Best Places In Northern California To Cruise?

Don't apologize. It was a reasonable question. I'm 100% sure that there are nice rides in my own area that I know nothing about. Also that there are rides that look great on paper but turn out not to be worth the time and effort.

Lived in Sausalito in the 1980s and Orinda in the 1990s. Lots of great road, gravel, and MTB riding nearby in both places at the time, but the road and trail traffic is surely worse now. Ebikes weren't a thing back then, so no idea about access now.

Leaving ebike access TBD, if you're after scenery and don't mind driving your bike to rides from SF, look into the Mount Tamalpais area in Marin and the Grizzly Peak, Tilden Park, Redwood Park, and Sibley Park areas on the Oakland-Berkeley ridge.

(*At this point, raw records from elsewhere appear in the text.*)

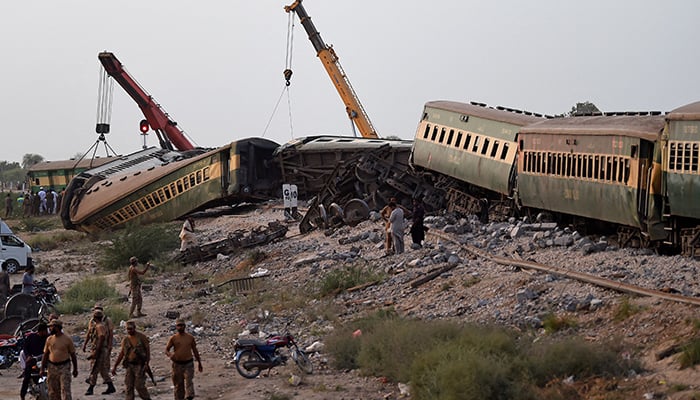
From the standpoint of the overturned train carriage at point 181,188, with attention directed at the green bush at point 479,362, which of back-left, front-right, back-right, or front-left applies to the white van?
front-right

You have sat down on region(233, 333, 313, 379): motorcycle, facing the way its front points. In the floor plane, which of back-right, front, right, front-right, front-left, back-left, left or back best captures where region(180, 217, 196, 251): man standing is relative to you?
left

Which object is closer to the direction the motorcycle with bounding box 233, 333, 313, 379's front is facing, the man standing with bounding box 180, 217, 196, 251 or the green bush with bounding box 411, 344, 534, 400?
the green bush

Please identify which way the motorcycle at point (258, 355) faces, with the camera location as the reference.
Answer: facing to the right of the viewer
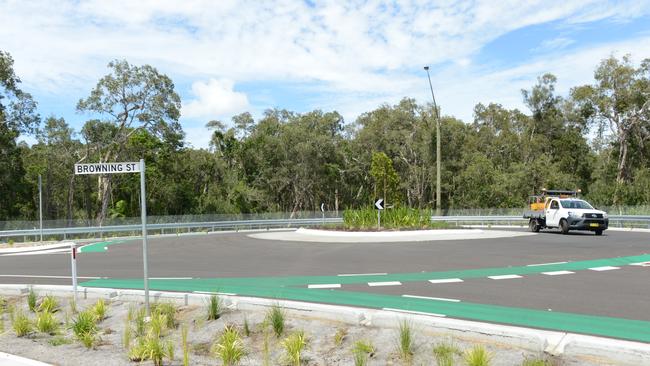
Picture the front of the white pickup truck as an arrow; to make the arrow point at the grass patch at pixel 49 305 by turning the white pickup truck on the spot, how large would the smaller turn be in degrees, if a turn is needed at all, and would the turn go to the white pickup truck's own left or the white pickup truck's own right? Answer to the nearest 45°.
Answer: approximately 45° to the white pickup truck's own right

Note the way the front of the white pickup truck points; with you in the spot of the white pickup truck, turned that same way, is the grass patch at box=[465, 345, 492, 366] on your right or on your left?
on your right

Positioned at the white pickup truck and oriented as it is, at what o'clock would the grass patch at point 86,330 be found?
The grass patch is roughly at 2 o'clock from the white pickup truck.

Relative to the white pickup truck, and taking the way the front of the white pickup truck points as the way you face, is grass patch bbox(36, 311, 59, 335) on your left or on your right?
on your right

Farther away, there's a huge paved and gravel road network around Mount Diablo. If you've never been to the summits of Tamalpais and Diablo on clear days, do so by any means necessary.
Thank you!
 
On that particular beach, at the start you often see fat tire tracks that go for about 10-20 yards and stop. Its coarse, deep sand with a slope so steep it has a severe riptide. Without the biggest tires aired down to about 6 psi you sink immediately. But your front tire submerges no matter what. My solution is to do it on a 2wd, which that fat ti bike is. Then the ride becomes just very difficult because of the surface - you're one wrong zig away from a (soft) faceplant. I need a big battery to get to the other side in Marina.
Fat tires do fine in general on the beach? My Bike is Fat Tire.
 
Fat tires do fine in general on the beach? My Bike is Fat Tire.
Thats what the other guys who only get 20 yards think. Its deep, coarse sand that is fairly dry. Regardless of how low you put your air pressure - and you do have to lower it - your rear wheel will push the bike forward and the front will want to submerge in the sand, and it does. The only solution is 2wd, which lets the front wheel power forward without being pushed, which keeps it up and on top of the sand. You're certainly welcome to try for yourself but like I said, nobody makes it.

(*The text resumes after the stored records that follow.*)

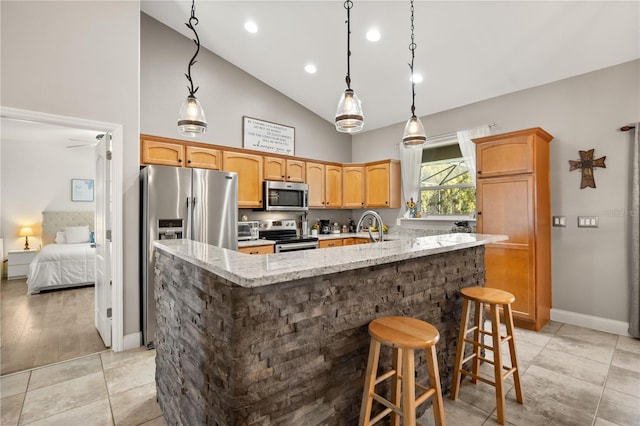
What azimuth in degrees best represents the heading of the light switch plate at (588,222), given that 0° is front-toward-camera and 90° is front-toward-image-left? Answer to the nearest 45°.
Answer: approximately 0°

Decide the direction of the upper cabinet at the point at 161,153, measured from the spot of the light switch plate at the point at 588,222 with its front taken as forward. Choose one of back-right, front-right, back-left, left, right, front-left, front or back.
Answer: front-right

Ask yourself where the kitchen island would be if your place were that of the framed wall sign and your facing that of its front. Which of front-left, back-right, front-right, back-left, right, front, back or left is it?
front-right

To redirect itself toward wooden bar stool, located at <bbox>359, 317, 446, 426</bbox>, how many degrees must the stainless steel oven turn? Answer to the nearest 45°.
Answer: approximately 45° to its right

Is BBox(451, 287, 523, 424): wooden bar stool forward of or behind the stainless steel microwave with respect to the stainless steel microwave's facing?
forward

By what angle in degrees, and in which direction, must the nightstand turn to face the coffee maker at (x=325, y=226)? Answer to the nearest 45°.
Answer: approximately 45° to its left

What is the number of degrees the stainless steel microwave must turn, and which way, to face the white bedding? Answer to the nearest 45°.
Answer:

I talked to a ranger at Marina State Beach - there is a station just back a bit from the parking lot - and one of them came after me for going out from the beach on a bike. When he heard I was only coming IN from a few miles down, and taking the trail back, he couldn't believe I had made it. Said they tried bikes, but have to use quads. This pic was taken right after a storm where a drainage pipe lets water out to the sea. You can see the bike sits on top here, but look at how high the sand line is in back on the sidewall, and that was still a wet-ish beach from the storm.

After this pic was taken I switched the drivetrain to a Box 2 derailleur and a really big rear cluster to give me some more options. Its on the big cog in the pic and I needed all that and more.